Are field values present?
<C CN="SAMPLEIC.lo" CM="DC.cr">Normandy, France</C>
Empty field instances are not included in the SGML, but if the field is not empty and not showing in the SGML, check the configuration of the field. Make sure that the category abbreviation (e.g., SAMPLEIC.lo) was not assigned to more than one field.
Normalization and Cleaning of the SGMLAfter transformation of data to SGML, the SGML must be normalized and validated. The SGML must be checked against the Image Class DTD (SGML Document Type Definition) to make sure the SGML is valid. At the same time, the SGML is normalized, which means that the tagging is made as consistent as possible within the SGML file. These processes together are referred to "normalization", though again it includes validation and cleaning too.

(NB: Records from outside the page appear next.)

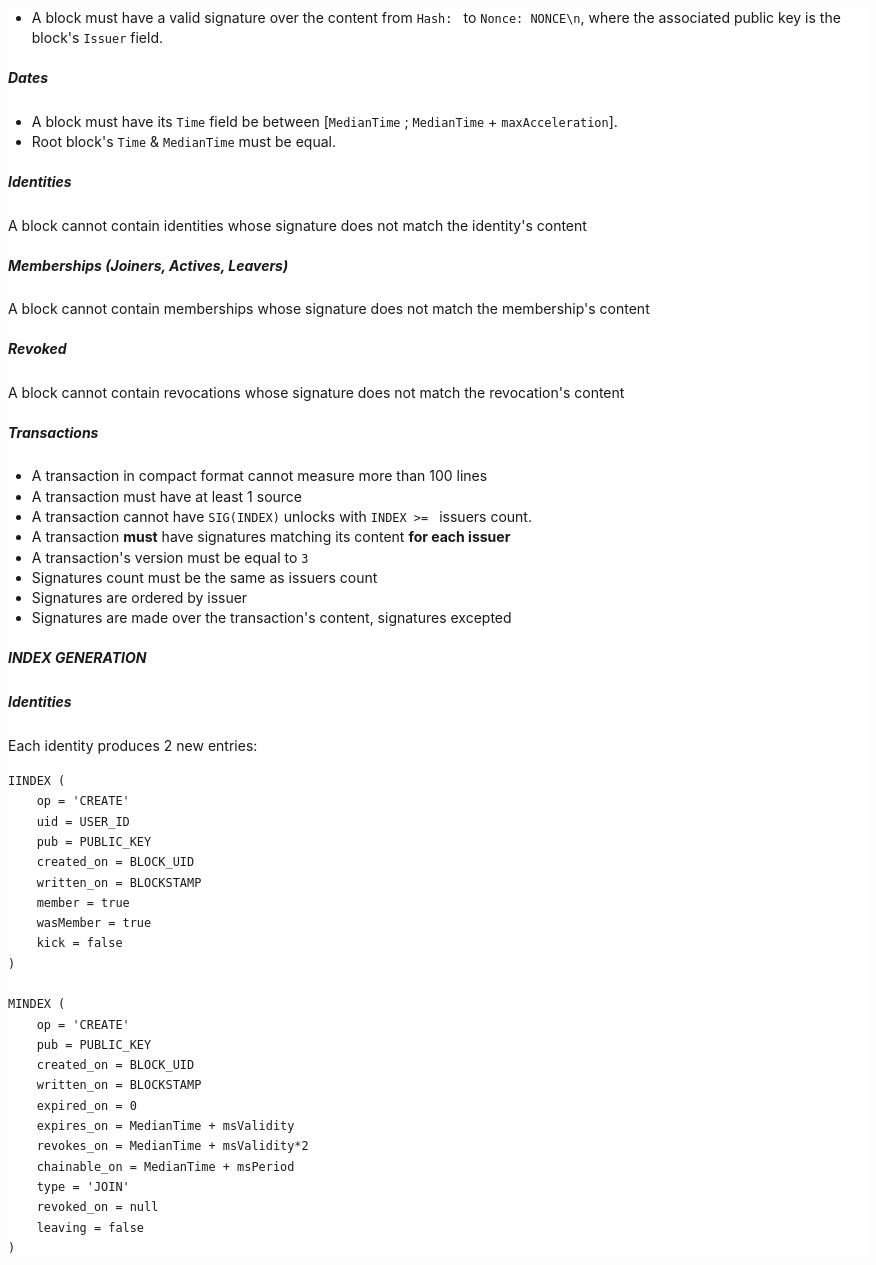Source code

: * A block must have a valid signature over the content from `Hash: ` to `Nonce: NONCE\n`, where the associated public key is the block's `Issuer` field.

##### Dates

* A block must have its `Time` field be between [`MedianTime` ; `MedianTime` + `maxAcceleration`].
* Root block's `Time` & `MedianTime` must be equal.

##### Identities

A block cannot contain identities whose signature does not match the identity's content

##### Memberships (Joiners, Actives, Leavers)

A block cannot contain memberships whose signature does not match the membership's content

##### Revoked

A block cannot contain revocations whose signature does not match the revocation's content

##### Transactions

* A transaction in compact format cannot measure more than 100 lines
* A transaction must have at least 1 source
* A transaction cannot have `SIG(INDEX)` unlocks with `INDEX >= ` issuers count.
* A transaction **must** have signatures matching its content **for each issuer**
* A transaction's version must be equal to `3`
* Signatures count must be the same as issuers count
* Signatures are ordered by issuer
* Signatures are made over the transaction's content, signatures excepted

##### INDEX GENERATION

##### Identities

Each identity produces 2 new entries:

    IINDEX (
        op = 'CREATE'
        uid = USER_ID
        pub = PUBLIC_KEY
        created_on = BLOCK_UID
        written_on = BLOCKSTAMP
        member = true
        wasMember = true
        kick = false
    )

    MINDEX (
        op = 'CREATE'
        pub = PUBLIC_KEY
        created_on = BLOCK_UID
        written_on = BLOCKSTAMP
        expired_on = 0
        expires_on = MedianTime + msValidity
        revokes_on = MedianTime + msValidity*2
        chainable_on = MedianTime + msPeriod
        type = 'JOIN'
        revoked_on = null
        leaving = false
    )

The idb command is used as follows to normalize the "sampleic" collection SGML.
$DLXSROOT/bin/i/image/idb norm sampleic
The output is a new, normalized and validated, SGML file in the form...
ic.collid.norm.sgm
The normalization process may also generate errors. In the majority of instances, the errors are caused by illegal characters in the SGML. On the one hand, it is often possible to ignore illegal characters and successfully build an index and begin searching. On the other hand, it is worthwhile to fix the illegal characters so that they do not interfere with searching and the display of results to the user.
There are two basic ways to handle illegal characters in the Image Class:
A nice feature of FileMaker Pro's HTML export function is that it normalizes decimal character value differences that are due to differences among fonts. The HTML has HTML decimal character entities, which the transformation program easily converts to legal decimal values in the SGML. Beyond this it is still necessary to convert non ISO 8859 Latin 1 Compliant characters to compliant equivalents or suitable replacements with the character conversion file.
The hardest part about creating a character conversion file is identifying the illegal characters and specifying suitable replacements. This topic is discussed in detail in the document Image Class Character Set Conversion.